_EXERCISE DIRECTIONS_.
Look over the entries and say how many lines include the word "Nutrición". Only the number, please.

_DATA FOR THIS TASK_.
⁂

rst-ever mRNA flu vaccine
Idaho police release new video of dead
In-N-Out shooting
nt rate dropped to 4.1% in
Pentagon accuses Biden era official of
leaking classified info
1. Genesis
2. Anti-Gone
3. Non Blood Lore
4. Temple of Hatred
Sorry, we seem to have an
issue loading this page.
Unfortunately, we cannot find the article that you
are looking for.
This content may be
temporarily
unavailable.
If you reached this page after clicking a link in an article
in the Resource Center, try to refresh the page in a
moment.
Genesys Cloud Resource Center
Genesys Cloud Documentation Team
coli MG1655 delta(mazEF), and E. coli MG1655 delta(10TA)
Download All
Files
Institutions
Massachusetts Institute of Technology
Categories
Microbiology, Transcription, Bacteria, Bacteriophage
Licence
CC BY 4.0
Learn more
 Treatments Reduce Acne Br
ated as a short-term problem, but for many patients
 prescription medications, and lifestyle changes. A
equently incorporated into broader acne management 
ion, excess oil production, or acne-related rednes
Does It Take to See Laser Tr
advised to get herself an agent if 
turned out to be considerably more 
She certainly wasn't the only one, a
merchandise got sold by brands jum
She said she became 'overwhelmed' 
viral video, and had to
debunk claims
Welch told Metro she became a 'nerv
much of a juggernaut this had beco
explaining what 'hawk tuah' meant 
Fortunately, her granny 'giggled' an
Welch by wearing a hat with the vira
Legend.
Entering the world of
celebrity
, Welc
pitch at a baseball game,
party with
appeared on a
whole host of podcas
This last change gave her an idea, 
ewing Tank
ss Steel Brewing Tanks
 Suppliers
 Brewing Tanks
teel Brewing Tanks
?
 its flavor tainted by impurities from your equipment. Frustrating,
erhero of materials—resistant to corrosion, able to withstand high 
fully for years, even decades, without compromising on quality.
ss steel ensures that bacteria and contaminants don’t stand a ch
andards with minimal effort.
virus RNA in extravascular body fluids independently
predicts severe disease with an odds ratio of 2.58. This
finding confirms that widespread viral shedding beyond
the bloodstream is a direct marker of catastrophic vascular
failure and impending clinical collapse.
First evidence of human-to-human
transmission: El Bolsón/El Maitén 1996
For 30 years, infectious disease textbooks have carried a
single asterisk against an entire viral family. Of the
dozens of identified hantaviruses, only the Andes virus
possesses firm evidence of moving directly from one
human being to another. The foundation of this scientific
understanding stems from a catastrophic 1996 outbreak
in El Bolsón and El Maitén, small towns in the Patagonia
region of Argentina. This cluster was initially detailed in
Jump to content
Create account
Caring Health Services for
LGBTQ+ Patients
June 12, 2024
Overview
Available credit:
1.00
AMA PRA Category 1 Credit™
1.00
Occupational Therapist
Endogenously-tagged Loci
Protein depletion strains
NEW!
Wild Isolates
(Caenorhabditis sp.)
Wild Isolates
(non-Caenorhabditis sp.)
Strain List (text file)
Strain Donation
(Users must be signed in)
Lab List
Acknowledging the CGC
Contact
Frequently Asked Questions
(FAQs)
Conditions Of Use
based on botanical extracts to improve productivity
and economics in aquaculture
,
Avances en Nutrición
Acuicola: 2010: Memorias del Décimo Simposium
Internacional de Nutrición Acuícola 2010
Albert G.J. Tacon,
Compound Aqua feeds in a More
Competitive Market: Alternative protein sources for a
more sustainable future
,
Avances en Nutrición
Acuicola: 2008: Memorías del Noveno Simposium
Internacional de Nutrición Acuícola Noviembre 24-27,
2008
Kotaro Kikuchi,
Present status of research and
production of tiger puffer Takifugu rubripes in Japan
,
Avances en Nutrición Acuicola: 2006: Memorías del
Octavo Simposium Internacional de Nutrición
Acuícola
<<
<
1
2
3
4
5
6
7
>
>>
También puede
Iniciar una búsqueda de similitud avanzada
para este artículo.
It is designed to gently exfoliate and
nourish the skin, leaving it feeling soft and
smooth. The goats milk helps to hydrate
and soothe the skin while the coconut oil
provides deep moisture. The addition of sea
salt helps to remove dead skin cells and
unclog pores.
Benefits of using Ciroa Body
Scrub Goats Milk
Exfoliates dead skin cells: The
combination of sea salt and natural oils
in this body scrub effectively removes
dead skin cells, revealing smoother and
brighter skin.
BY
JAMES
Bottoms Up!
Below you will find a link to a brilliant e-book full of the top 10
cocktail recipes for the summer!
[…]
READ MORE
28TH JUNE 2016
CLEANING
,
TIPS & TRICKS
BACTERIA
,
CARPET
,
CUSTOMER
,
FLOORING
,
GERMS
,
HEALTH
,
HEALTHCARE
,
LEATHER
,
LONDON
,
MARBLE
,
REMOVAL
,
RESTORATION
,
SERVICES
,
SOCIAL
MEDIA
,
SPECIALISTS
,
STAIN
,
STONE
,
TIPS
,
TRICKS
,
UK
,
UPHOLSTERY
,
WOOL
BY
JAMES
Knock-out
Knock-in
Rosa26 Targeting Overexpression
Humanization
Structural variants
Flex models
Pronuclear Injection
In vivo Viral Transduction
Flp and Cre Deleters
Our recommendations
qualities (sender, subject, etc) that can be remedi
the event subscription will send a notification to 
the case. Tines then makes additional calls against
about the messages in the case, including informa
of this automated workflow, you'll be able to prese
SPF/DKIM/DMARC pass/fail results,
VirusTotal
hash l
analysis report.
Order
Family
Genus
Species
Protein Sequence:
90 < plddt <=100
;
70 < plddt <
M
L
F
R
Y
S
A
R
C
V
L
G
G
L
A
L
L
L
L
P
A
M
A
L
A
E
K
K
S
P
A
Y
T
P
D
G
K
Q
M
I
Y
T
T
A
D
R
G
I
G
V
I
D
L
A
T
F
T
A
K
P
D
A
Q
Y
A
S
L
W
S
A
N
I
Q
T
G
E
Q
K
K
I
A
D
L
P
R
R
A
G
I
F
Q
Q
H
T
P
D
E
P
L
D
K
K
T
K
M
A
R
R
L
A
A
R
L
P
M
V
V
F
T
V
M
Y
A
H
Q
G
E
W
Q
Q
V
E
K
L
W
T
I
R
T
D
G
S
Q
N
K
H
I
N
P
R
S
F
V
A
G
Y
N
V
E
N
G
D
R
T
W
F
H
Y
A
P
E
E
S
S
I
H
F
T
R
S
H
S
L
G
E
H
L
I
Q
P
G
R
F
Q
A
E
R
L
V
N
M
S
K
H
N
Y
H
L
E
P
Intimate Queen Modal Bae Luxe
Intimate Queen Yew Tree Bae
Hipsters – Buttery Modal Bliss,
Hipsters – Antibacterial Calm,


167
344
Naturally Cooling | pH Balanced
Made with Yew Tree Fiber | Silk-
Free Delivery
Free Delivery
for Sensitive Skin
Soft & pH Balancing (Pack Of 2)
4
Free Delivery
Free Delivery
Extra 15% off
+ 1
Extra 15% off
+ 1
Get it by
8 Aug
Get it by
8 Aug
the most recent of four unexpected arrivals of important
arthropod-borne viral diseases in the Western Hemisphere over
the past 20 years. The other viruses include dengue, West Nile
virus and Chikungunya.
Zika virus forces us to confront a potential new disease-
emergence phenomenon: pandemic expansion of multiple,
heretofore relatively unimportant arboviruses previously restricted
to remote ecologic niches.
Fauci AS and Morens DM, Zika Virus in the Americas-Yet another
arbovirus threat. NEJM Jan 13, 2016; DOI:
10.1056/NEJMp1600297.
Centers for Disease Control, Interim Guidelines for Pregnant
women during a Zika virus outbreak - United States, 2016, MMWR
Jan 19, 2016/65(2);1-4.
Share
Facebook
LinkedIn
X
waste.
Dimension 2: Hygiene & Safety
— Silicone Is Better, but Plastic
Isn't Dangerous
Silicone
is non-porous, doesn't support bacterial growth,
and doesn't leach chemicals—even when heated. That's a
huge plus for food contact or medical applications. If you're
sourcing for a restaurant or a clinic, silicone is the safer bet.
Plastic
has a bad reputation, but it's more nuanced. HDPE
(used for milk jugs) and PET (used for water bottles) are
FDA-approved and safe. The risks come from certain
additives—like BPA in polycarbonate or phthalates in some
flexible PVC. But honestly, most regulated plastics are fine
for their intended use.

⁂

_SOLUTION FOR THIS PROBLEM_.
6